### Quoted passage
------------------------------------
At the outset of Rea’s undergraduate career, the realization that the people who were teaching him were real scientists who had, themselves, directly contributed to their subject most inspired his connection to university life. This discovery, hand in hand with recognition that even his teachers, though active in the field, could not answer many of the basic questions and were prepared to admit to this, filled him with admiration for their humility and impelled him to learn more so that he might have the opportunity to tackle some of these questions himself. Rea would like to think that a few of the students with whom he comes into contact are similarly affected by his efforts and those of his colleagues.
Dr. Andy Coopersmith
Director of Administration & Advising
Andy Coopersmith's background is in economics and history. He received his B.A. from Georgetown University and Ph.D. from Harvard University, where his research studies focused on the U.S. Civil War. In addition to authoring several historical publications, including a book, he has served as an academic advisor and career counselor to undergraduates at the University of Pennsylvania since 1999. He has specialist expertise in working with students interested pursuing careers in the science and health professions.
Dr. Christopher Damm
Associate Director
Dr. Christopher Damm brings to the Capstone Project substantial experience in medicine, marketing, and finance. His skill in these areas, as well as his love of teaching, will enable groups of 4-5 students to define and value commercial opportunities in the life sciences. Dr. Damm studied physics and bioengineering at Harvard College and Harvard University, and received his medical degree from The College of Physicians and Surgeons of Columbia University. He culminated his medical training in the Cardiovascular Division of the Hospital of the University of Pennsylvania, and for a decade taught clinical cardiology to fellows and residents as Assistant Adjunct Professor of Medicine. Dr. Damm also holds a Master of Business Administration from The Wharton School, where he majored in finance. He has returned to Wharton to teach seminars in venture initiation as part of Management 806.
Dr. Damm’s marketing experience has encompassed more than 20 brands in markets of varying size and complexity. Independently and in concert with CommonHealth and The Hal Lewis Group, two healthcare communications firms, he gained clients at the American Heart Association, Astra-Zeneca, Bessemer Venture Partners, BMS, DuPont, Fort Mason Capital, Leeds Weld & Co., Parke-Davis, Proctor & Gamble, and Safeguard Scientifics. His work included market analysis, brand positioning, creative direction, and marketing strategy and tactics. For financial clients, he provided detailed market and product valuations.
For the 3 years immediately prior to joining the LSM program, Dr. Damm worked as a Venture Partner of BioAdvance, a seed-stage investor in emerging life science firms. His work at BioAdvance included the evaluation and funding of new investments, governance and operations of portfolio companies, and financial analysis of all transactions. He also was actively involved in the strategic planning and operations of BioAdvance itself. For the Capstone Project, Dr. Damm provides a unique interdisciplinary perspective that will be pivotal in allowing undergraduates to understand and master the challenging and complex process of commercialization.
------------------------------------
(Source texts of formatted documents)
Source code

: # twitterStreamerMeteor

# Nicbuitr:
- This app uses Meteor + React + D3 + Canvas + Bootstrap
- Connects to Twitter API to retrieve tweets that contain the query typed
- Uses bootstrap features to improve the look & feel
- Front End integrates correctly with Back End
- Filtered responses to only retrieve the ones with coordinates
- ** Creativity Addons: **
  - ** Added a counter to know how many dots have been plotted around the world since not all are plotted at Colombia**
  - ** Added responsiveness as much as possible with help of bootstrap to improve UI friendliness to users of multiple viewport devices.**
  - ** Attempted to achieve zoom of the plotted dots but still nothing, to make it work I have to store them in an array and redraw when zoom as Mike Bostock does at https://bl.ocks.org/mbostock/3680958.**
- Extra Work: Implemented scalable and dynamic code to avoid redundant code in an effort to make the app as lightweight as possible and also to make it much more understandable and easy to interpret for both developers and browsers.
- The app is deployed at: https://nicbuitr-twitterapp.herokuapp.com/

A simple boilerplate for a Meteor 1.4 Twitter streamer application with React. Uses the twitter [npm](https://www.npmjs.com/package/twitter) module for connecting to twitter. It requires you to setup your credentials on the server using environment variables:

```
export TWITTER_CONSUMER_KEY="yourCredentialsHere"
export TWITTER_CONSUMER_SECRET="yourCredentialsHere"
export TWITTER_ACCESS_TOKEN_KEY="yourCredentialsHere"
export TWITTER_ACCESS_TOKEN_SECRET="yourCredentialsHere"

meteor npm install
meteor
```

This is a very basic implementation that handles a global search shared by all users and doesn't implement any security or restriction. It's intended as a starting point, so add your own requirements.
------------------------------------
### Task A
Name the areas in which, according to the faculty profiles, Dr. Damm brings substantial experience to the Capstone Project.
### Task B
Reproduce the passage of the faculty profiles starting with "Dr. Damm’s marketing" and going on through "and product valuations.".

### Exercise solution A
Medicine, marketing, and finance.

### Exercise solution B
Dr. Damm’s marketing experience has encompassed more than 20 brands in markets of varying size and complexity. Independently and in concert with CommonHealth and The Hal Lewis Group, two healthcare communications firms, he gained clients at the American Heart Association, Astra-Zeneca, Bessemer Venture Partners, BMS, DuPont, Fort Mason Capital, Leeds Weld & Co., Parke-Davis, Proctor & Gamble, and Safeguard Scientifics. His work included market analysis, brand positioning, creative direction, and marketing strategy and tactics. For financial clients, he provided detailed market and product valuations.